March 29, 2010

Cliqset, Status.net Support Salmon for Comments Migration



As Marshall Kirkpatrick noted in a post on ReadWriteWeb this morning, the Salmon Protocol project we first introduced back in October of 2009 looks like it is progressing beyond the planning stages, as it has been integrated in two small, but influential, social networking sites, Status.net and Cliqset - both of whom are strong open standards advocates laboring away in the shadows of larger communities.

The Salmon Protocol, which aims to define a standard protocol for comments and gestures (such as likes) to swim upstream to the originating blog, hopes to unify conversations across diverse locations.

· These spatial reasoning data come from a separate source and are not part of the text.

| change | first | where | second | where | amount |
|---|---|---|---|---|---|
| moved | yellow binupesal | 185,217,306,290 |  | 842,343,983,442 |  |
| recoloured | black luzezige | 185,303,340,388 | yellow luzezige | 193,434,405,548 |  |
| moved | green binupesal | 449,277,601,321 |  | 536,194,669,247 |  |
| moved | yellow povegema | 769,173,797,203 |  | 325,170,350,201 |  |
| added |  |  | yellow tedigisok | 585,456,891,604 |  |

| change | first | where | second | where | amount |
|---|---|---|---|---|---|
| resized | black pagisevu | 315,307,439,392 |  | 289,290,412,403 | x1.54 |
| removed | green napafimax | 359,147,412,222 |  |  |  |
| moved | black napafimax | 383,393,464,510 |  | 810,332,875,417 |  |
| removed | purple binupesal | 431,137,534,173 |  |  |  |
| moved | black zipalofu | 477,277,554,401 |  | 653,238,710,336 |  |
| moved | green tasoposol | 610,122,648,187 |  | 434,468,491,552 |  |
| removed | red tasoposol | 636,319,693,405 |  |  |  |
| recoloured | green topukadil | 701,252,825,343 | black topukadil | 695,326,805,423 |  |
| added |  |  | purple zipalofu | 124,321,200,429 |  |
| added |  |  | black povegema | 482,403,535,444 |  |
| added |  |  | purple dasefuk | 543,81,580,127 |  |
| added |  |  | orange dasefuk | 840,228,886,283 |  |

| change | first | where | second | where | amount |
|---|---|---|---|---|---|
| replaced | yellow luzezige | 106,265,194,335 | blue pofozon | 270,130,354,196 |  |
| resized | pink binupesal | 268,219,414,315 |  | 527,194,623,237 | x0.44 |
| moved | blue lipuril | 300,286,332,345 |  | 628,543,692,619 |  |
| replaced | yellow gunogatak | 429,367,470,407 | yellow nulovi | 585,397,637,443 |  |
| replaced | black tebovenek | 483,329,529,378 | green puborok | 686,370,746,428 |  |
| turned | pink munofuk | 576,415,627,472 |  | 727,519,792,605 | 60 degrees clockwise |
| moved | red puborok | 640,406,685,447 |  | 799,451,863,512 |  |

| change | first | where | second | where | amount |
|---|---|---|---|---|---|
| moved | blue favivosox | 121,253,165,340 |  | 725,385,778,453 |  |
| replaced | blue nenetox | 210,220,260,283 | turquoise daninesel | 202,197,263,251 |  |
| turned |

It's planned for adoption by Google Buzz (See: Designing Buzz for a Google-Free World) and solves the problem that first blew up back in 2008 around fractured conversations.

While many people, including myself, have adapted to a new world whereby conversations take place in a wide array of communities, it would be nice for the content originator to have one centralized location to see all downstream activity.

Evan Prodromou of StatusNet mentions integration of Salmon's digital signatures in a blog post from Sunday, where he also notes support for Activity Streams encoded in RSS 2.0 and Atom. The move, paralleled by deployment at Cliqset, should be what I hope is the start of a lot more announcements, from small and big companies alike, to make Salmon a reality. The next big target, which I am biased in favor of, obviously, would be for Disqus to integrate with Salmon and pull comments upstream to this blog.

I managed to find time to talk with Darren Bounds of Cliqset at SXSW earlier this month. In our quick discussion, recorded on CinchCast, you can find his comments on their support of open standards, and that network's direction - which could hint at why they're an early adopter of Salmon.